**GIVEN DATA**
▽
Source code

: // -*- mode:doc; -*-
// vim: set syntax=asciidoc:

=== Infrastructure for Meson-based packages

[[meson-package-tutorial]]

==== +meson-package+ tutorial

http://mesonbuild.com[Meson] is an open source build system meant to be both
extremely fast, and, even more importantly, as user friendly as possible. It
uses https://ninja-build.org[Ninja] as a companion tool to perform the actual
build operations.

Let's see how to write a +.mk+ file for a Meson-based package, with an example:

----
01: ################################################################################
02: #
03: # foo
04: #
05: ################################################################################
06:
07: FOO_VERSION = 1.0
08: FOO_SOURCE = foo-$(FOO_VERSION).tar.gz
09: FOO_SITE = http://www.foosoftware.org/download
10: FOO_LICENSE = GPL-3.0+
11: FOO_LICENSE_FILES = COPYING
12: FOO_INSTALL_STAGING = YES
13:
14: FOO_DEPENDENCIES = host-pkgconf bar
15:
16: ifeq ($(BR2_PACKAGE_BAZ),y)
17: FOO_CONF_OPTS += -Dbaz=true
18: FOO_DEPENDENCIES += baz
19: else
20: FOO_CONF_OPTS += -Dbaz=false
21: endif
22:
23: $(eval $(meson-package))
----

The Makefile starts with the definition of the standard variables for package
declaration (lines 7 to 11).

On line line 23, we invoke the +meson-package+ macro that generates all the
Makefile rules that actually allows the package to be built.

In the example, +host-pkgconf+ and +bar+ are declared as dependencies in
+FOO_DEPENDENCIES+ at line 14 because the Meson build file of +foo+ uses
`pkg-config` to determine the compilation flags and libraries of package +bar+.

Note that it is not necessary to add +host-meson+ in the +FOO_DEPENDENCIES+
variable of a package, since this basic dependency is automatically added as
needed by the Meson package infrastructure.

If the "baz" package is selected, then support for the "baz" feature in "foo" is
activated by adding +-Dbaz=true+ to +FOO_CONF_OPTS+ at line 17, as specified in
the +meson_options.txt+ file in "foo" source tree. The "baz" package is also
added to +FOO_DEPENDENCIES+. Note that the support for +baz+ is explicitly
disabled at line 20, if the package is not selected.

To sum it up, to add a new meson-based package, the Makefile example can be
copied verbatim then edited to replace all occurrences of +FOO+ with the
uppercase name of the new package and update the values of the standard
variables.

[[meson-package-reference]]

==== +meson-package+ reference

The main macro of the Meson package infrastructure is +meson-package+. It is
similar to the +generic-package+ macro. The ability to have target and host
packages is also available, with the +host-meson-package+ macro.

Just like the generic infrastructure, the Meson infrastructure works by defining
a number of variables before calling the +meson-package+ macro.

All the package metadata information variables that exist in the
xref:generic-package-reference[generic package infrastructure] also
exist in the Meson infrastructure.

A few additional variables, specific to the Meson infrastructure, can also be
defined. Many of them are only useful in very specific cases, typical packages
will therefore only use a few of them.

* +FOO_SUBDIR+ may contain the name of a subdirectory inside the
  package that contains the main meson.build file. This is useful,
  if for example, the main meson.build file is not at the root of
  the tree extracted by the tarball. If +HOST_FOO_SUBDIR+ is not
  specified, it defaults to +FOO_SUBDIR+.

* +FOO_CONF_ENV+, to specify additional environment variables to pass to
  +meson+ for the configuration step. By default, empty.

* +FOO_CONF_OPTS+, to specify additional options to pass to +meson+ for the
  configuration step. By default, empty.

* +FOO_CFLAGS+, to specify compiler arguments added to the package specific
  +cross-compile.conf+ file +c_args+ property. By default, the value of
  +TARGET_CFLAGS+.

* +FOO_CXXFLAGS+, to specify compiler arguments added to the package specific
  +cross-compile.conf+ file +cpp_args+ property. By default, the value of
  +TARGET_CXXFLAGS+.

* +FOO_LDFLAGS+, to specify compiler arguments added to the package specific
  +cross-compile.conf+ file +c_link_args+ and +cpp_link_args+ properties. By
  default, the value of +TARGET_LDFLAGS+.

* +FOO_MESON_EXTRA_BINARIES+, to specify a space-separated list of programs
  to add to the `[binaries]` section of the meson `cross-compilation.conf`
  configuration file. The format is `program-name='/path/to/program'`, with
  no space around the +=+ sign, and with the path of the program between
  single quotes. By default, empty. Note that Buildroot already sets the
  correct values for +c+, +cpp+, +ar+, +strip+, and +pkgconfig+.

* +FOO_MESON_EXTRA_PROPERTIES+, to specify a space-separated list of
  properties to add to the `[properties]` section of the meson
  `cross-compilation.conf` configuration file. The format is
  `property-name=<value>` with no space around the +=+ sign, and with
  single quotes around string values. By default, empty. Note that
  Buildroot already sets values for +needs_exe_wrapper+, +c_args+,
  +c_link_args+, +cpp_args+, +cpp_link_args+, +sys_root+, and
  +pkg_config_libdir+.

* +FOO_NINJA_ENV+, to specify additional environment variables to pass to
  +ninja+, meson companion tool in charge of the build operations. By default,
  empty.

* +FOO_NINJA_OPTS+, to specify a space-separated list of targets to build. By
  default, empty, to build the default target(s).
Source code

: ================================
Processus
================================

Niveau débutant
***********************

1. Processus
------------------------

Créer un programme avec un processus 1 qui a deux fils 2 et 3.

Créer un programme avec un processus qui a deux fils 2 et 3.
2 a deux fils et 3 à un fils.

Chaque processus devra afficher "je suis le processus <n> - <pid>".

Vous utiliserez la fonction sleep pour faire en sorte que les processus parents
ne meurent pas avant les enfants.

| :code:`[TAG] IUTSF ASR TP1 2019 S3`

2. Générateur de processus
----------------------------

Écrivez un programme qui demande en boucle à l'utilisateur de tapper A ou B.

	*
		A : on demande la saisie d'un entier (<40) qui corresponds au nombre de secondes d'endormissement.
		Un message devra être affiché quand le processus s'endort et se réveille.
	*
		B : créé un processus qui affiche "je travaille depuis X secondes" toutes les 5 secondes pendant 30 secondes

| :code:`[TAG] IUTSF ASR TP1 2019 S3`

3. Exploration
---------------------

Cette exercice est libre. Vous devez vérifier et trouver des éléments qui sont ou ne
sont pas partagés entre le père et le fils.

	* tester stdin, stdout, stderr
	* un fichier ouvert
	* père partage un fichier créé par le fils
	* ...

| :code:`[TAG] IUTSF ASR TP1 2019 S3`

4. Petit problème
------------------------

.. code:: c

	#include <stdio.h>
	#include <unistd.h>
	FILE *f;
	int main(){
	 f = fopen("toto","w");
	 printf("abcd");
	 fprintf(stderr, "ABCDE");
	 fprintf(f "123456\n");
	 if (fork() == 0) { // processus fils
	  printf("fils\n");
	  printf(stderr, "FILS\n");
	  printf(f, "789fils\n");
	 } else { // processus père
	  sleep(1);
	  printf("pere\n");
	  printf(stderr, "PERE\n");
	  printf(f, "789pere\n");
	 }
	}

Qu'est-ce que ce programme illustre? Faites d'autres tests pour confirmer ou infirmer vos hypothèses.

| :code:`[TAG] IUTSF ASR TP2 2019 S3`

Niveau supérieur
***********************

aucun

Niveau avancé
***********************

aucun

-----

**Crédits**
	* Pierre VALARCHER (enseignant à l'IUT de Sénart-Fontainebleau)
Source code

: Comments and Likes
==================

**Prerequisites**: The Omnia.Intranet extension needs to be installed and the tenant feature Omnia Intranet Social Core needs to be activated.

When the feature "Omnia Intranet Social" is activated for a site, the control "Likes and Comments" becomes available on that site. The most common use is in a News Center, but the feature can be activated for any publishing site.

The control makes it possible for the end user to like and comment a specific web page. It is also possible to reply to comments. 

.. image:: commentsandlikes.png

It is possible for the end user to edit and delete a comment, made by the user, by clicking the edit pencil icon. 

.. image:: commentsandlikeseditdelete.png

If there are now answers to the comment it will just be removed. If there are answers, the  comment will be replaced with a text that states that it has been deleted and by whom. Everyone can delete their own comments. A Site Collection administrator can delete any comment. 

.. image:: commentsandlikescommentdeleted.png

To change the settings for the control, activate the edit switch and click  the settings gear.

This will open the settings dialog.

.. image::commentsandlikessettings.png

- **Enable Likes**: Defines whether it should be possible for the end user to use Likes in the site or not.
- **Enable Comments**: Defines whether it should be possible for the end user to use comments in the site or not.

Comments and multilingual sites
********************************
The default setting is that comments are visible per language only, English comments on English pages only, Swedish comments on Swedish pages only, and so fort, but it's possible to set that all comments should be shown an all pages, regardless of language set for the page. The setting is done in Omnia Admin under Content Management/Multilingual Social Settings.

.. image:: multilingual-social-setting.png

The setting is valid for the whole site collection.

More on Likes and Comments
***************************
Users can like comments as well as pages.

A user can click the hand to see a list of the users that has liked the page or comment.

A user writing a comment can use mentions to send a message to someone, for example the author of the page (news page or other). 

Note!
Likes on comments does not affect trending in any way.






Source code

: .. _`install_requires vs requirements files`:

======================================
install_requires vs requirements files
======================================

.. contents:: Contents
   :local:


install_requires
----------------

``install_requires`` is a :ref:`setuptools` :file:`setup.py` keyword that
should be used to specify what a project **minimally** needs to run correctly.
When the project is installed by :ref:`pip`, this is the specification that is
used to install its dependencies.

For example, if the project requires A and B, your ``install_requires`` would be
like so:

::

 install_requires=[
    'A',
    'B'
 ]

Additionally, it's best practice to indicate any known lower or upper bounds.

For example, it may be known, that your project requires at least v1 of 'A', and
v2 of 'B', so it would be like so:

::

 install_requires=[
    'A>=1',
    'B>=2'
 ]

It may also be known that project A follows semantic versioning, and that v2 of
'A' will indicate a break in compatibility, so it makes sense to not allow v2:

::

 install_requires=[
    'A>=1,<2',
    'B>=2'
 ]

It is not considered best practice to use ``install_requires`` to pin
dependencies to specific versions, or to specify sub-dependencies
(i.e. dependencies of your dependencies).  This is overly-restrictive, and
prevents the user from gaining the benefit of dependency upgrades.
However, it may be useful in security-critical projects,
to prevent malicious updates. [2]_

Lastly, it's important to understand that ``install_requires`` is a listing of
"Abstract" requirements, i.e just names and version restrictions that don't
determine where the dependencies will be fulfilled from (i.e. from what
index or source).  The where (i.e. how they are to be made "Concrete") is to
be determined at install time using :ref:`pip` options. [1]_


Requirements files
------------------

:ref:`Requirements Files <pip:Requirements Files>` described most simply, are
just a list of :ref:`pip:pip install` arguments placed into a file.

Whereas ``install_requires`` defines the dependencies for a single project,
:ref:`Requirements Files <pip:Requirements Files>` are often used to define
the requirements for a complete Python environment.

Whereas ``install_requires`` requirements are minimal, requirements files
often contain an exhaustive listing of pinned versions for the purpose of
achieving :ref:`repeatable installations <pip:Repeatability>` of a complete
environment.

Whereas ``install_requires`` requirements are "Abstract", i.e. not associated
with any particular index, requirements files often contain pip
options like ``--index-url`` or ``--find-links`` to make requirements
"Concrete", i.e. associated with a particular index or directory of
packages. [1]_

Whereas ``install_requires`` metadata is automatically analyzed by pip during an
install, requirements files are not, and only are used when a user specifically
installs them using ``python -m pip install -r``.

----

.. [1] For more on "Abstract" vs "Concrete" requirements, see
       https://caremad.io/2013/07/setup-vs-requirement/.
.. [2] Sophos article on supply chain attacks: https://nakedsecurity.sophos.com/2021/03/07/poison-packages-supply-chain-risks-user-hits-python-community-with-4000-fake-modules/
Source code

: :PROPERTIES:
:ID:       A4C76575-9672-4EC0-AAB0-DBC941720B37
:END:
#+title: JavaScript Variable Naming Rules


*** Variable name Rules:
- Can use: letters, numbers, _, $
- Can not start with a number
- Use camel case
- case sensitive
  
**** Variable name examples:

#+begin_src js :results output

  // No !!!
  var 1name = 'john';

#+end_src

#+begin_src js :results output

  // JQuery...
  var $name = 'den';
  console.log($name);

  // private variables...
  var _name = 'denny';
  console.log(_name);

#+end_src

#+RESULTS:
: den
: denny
△
Everything above from the line containing "to be activated." through the line containing "- **Enable Comments**: Defines" must be copied exactly. Nothing outside that range belongs in the answer.

**WRITTEN RESPONSE**
**Prerequisites**: The Omnia.Intranet extension needs to be installed and the tenant feature Omnia Intranet Social Core needs to be activated.

When the feature "Omnia Intranet Social" is activated for a site, the control "Likes and Comments" becomes available on that site. The most common use is in a News Center, but the feature can be activated for any publishing site.

The control makes it possible for the end user to like and comment a specific web page. It is also possible to reply to comments. 

.. image:: commentsandlikes.png

It is possible for the end user to edit and delete a comment, made by the user, by clicking the edit pencil icon. 

.. image:: commentsandlikeseditdelete.png

If there are now answers to the comment it will just be removed. If there are answers, the  comment will be replaced with a text that states that it has been deleted and by whom. Everyone can delete their own comments. A Site Collection administrator can delete any comment. 

.. image:: commentsandlikescommentdeleted.png

To change the settings for the control, activate the edit switch and click  the settings gear.

This will open the settings dialog.

.. image::commentsandlikessettings.png

- **Enable Likes**: Defines whether it should be possible for the end user to use Likes in the site or not.
- **Enable Comments**: Defines whether it should be possible for the end user to use comments in the site or not.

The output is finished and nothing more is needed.